I also have a large box decorated like dice. Students are divided into groups and throw the dice across the class room. They have the opportunity to to earn points by answering pertinant questions on the topic of the day. Everyone has fun and it gets them out of their seats.

Hi Margaret,
Thank you for your forum comments. You are offering your students and excellent blend of learning opportunties. Any time you can combine mind and body in the learning process you are going to excellerate the acquistion process.

Hi Emmanuelle,

As an instructor, I feel games can enhance the learning process. I teach an anatomy and physiology course which can be utterly boring. While it can be difficult to make a course interesting that reflects a multitude of terms, it helps keep student interest. We play Jeopardy and I have played "Who wants to be a Millionaire?" with other classes. However, I do remind then that there are no monetary prizes on a teacher's salary.

Hi Cheryl,
Good point about using the games. Also good point about the lack of money for prizes. Too bad as educators we can't afford to make all our students millionairs when they give us the right answers. Oh well, maybe in the future society will see how valuable we really are, but until then we will just have to keep plugging away.

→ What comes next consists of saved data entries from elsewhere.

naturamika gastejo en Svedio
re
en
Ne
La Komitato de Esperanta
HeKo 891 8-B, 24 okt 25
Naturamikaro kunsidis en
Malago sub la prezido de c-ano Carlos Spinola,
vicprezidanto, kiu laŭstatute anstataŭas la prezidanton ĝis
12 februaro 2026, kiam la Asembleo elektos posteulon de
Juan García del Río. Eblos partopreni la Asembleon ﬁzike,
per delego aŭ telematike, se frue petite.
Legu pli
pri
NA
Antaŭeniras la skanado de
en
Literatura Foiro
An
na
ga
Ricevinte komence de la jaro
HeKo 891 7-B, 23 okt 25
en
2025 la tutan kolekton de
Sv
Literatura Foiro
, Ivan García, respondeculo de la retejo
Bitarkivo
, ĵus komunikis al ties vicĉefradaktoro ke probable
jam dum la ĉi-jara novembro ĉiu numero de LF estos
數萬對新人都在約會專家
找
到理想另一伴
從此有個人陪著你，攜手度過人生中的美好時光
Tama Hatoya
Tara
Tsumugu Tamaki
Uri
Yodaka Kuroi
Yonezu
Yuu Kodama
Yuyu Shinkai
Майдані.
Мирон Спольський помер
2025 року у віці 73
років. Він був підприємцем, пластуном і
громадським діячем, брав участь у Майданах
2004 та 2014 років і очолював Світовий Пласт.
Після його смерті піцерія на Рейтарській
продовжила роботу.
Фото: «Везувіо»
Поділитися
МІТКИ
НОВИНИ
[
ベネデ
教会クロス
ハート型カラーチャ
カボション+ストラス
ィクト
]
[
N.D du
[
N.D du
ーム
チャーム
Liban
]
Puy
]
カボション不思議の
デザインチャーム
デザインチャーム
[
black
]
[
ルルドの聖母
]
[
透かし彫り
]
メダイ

I give the students the task of creating games as their assignment for the module. I give them an outline of what I am looking for and they have to create a board game that is relevant to the course materials. They have a blast doing it, they ae forced to read the chapters to find questions and answers for their games, and they wind up learning from the constant reading through the book. Plus the last day of the module I set aside time to play all of the games. They show up just to have fun with their fellow students, which also helps my retention!

This is what creative teaching is all about. You are letting them take charge of their learning while serving as the learning leader. Congratulations on making your class both informative and enriching while using methods that get the students engaged at a higher level.